Figure 8. Crack correlation curves under different temperature environments (a) Relationship curve between maximum fractal dimension and maximum crack rate; (b) Relationship curve between large fractal dimension and maximum number of cracks.
The current research only focuses on quantitative analysis of the number of surface cracks on asphalt pavement under different temperature environments. However, asphalt is not only affected by environmental temperature, but also related to asphalt materials and the presence or absence of additives. Although this experiment has well verified that pavement is more prone to cracking and has a shorter failure time under low temperature environments, there is a lack of relevant research on actual day night temperature differences. At 15°C, the fractal dimension first increases and then decreases, attributed to the viscoelastic properties of asphalt: the initial load leads to the generation of microcracks (fractal dimension increases); As the temperature increases, the plasticity of the material increases, and some cracks reopen due to stress relaxation (fractal dimension decreases). However, the experiment did not consider the impact of dynamic load fluctuations (such as changes in vehicle speed) on crack propagation. In the future, it is necessary to deepen research by combining real-time load monitoring and multi-scale models. However, the experiment can provide scientific guidance for subsequent research on temperature effects, as well as ideas and theoretical references for asphalt improvement.
5 Conclusion
This article simulates the specific cracking of asphalt pavement under the same vehicle load in environments of 15°C, 0°C, −5°C, and −15°C. The cracking behavior of asphalt pavement under vehicle load cycles was quantitatively described using digital image processing, and the relationship between fractal dimension and crack rate was analyzed. The influencing factors of pavement performance under different environmental temperatures were analyzed, and the cracking mechanism of asphalt pavement under different temperature environments was analyzed. The influence of temperature on fractal dimension and crack rate was discussed. Based on the above discussion, we have drawn the following conclusions.
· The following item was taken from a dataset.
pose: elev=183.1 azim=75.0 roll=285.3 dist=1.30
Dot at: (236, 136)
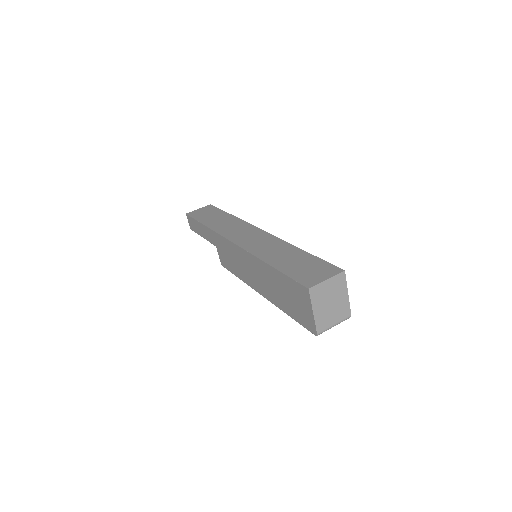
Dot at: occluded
As the temperature decreases, the number of cracks appearing on asphalt pavement shows an increasing trend. The crack rates at 15°C, 0°C, −5°C, and −15°C environments are 10.83%, 11.23%, 12.35%, and 13.25%, respectively. Among them, the crack rate at −15°C is the highest, increasing by 18.26% compared to the crack rate at 15°C environment. The final fractal dimensions of the samples in the experimental group at 15°C, 0°C, −5°C, and −15°C environments are 1.482, 1.603, 1.673, and 1.757, respectively. The fractal dimensions of the experimental samples at 15°C environment decreased by 7.54%, 14.64%, and 15.65% compared to 0°C, −5°C, and −15°C environments, respectively. The total number of cracks at 15°C, 0°C, −5°C, and −15°C corresponds to 223.245, 254, 364.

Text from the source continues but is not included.